The data>
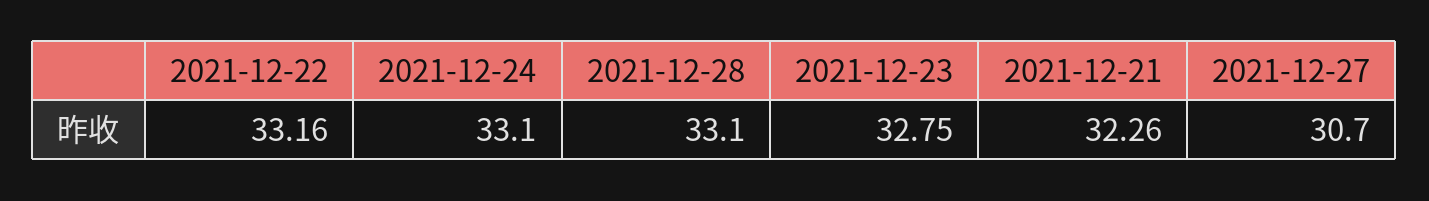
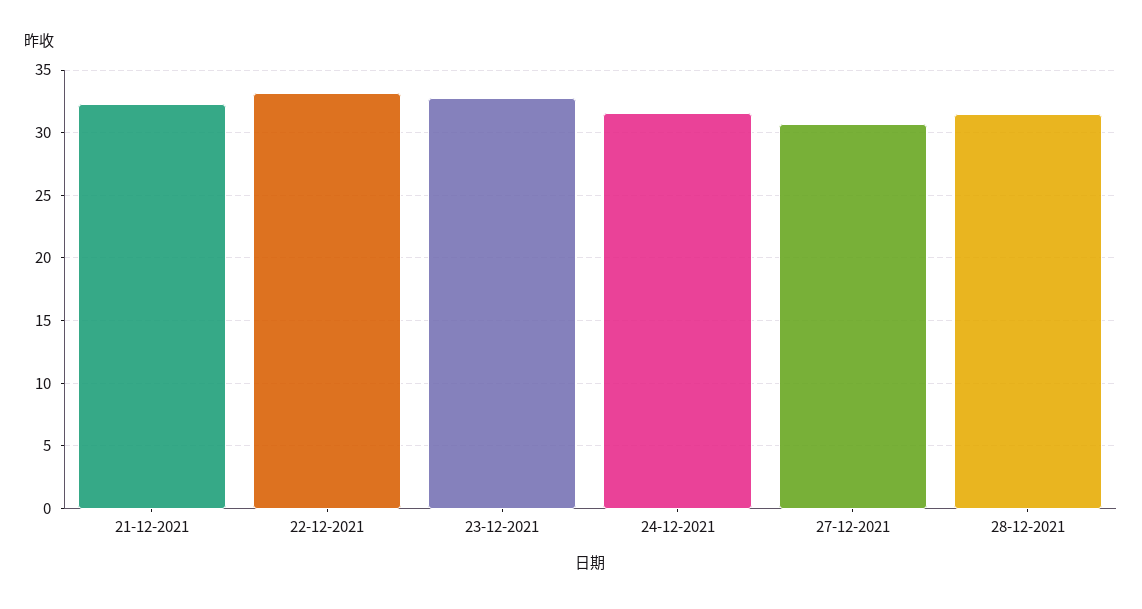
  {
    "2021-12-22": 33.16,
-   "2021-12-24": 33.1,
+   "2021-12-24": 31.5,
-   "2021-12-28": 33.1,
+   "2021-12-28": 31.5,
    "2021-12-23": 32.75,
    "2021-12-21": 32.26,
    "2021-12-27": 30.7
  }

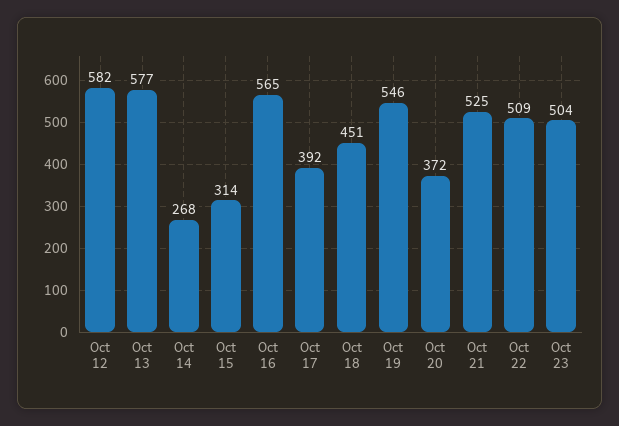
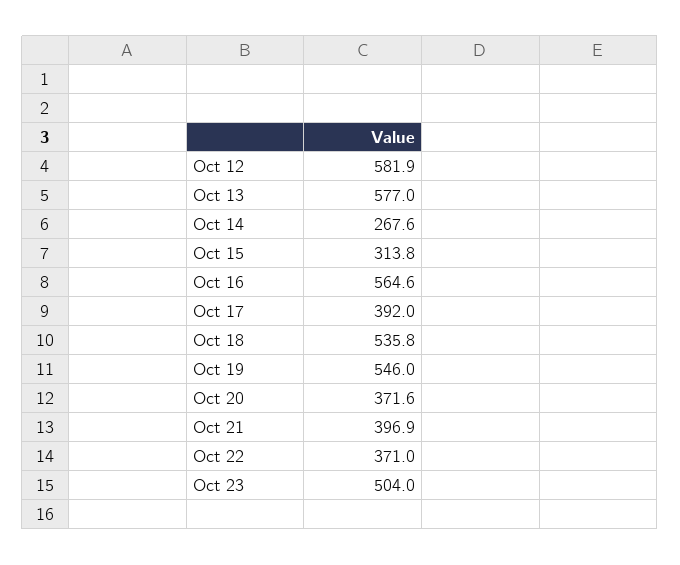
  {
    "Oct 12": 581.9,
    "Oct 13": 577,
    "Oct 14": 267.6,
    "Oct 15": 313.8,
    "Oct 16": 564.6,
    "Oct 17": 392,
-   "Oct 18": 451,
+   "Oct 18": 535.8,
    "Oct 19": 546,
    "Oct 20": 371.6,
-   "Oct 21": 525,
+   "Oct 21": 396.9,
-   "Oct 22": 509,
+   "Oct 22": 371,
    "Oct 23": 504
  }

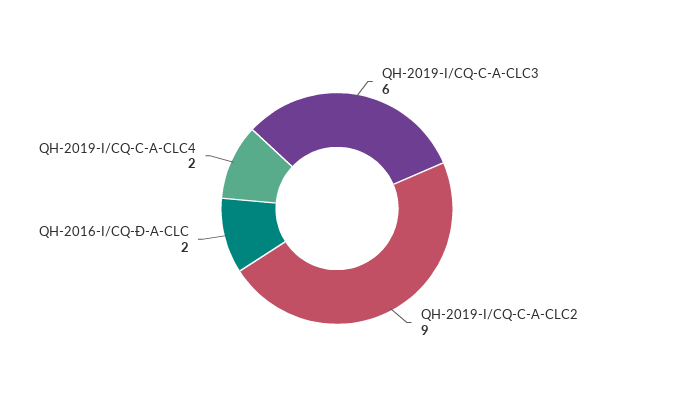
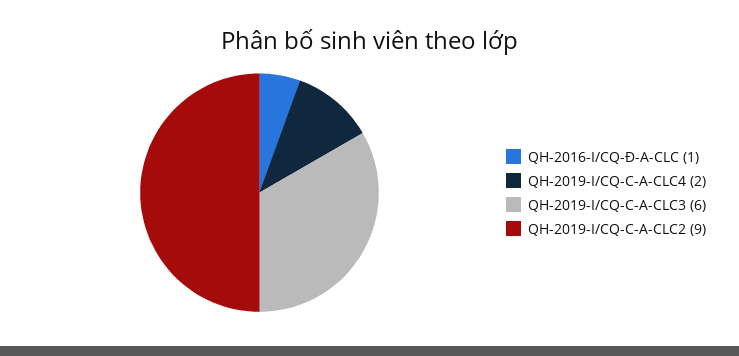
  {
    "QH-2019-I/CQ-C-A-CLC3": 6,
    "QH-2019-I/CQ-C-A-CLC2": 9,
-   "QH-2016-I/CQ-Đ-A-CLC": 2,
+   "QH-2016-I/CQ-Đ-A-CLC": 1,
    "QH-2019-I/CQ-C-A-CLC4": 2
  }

Work order>
None of the pictures belong in the copy; transcribe the rest of the data exactly.

Finished exercise>
  {
    "2021-12-22": 33.16,
-   "2021-12-24": 33.1,
+   "2021-12-24": 31.5,
-   "2021-12-28": 33.1,
+   "2021-12-28": 31.5,
    "2021-12-23": 32.75,
    "2021-12-21": 32.26,
    "2021-12-27": 30.7
  }

  {
    "Oct 12": 581.9,
    "Oct 13": 577,
    "Oct 14": 267.6,
    "Oct 15": 313.8,
    "Oct 16": 564.6,
    "Oct 17": 392,
-   "Oct 18": 451,
+   "Oct 18": 535.8,
    "Oct 19": 546,
    "Oct 20": 371.6,
-   "Oct 21": 525,
+   "Oct 21": 396.9,
-   "Oct 22": 509,
+   "Oct 22": 371,
    "Oct 23": 504
  }

  {
    "QH-2019-I/CQ-C-A-CLC3": 6,
    "QH-2019-I/CQ-C-A-CLC2": 9,
-   "QH-2016-I/CQ-Đ-A-CLC": 2,
+   "QH-2016-I/CQ-Đ-A-CLC": 1,
    "QH-2019-I/CQ-C-A-CLC4": 2
  }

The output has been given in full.